I nod, mostly because I’m getting the feeling she wants to be alone. “I’ll see you later, then.” I don’t wait for her to respond; I just stand up, shaking my legs to get the blood flowing again and then heading back to my classroom.

The class hour inches by at a glacial pace, and I find myself in possession of significantly less patience than normal.

It’s not even noon yet, but already I’m itching to get out of here.

It could be because I’m running on decreased sleep, or it could just be because my head is swimming—with names and flashes of black and white photographs, with smiling faces frozen in time.

With the note of hurt in Juniper’s voice as she questioned why her mother was never that happy when she knew her.

A pulse of shame hits me somewhere behind my belly button when I think about how good I’ve got it. My parents are alive and well, healthy and happy and living not thirty minutes from here, in Sunshine Springs. There’s nothing shameful about that, of course, but how often do I take it for granted?

I should go see them soon, I think grudgingly as I watch a senior in the front row sleeping soundly with his head nestled in his open book. Hemingway isn’t for everybody. And to be honest, I’d love to be sleeping right now.

At very least, though, he needs to be respectful.

“Macintosh,” I bark at him. I stroll over to his seat and tap him on his shoulder.

He startles awake, sitting bolt upright and blinking blearily up at me. He looks beyond exhausted. Some of my sharp, irritable corners soften.

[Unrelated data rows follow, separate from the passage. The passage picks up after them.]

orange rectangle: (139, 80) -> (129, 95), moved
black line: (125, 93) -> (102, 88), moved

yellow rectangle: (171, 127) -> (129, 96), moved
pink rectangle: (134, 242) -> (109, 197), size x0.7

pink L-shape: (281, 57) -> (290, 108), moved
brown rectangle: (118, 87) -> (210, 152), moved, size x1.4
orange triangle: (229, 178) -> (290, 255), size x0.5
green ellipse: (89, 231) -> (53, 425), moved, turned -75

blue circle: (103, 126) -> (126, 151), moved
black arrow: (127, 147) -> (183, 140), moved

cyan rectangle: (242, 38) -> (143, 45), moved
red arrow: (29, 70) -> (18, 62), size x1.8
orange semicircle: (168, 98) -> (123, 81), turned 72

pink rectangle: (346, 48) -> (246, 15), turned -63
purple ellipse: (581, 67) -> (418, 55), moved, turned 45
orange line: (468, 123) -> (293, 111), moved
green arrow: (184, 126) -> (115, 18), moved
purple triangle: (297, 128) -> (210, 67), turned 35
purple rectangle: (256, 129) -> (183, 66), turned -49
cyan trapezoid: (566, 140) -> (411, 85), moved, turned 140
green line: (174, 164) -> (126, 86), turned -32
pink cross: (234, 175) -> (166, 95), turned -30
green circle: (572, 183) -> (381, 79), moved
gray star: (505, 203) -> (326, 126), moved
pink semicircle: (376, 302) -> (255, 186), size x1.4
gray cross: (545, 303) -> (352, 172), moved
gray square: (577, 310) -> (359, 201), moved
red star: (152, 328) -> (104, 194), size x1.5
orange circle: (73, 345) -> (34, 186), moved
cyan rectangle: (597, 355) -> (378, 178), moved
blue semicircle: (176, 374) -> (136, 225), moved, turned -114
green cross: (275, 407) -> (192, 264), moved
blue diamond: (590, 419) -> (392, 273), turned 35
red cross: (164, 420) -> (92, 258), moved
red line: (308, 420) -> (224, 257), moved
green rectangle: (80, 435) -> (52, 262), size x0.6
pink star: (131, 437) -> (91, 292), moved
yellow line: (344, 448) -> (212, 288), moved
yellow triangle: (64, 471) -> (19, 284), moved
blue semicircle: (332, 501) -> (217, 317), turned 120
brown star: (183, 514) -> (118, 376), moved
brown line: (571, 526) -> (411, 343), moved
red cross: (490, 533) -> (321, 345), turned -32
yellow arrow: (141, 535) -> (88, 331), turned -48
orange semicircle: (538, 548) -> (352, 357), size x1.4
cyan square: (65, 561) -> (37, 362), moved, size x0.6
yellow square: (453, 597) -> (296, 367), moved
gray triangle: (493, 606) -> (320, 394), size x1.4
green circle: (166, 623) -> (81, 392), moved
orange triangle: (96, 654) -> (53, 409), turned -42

“Sleep at home,” I tell him. Then I return to teaching, so that I don’t draw any more attention to him or embarrass him in any way.

I ignore the snickers from his friends and continue droning on about symbolism that only maybe was intended by the author.

I don’t like the way we teach objectively things that are so subjective.

One person might read the same book five times and come away with five different interpretations, based solely on what they were going through each time they read the book.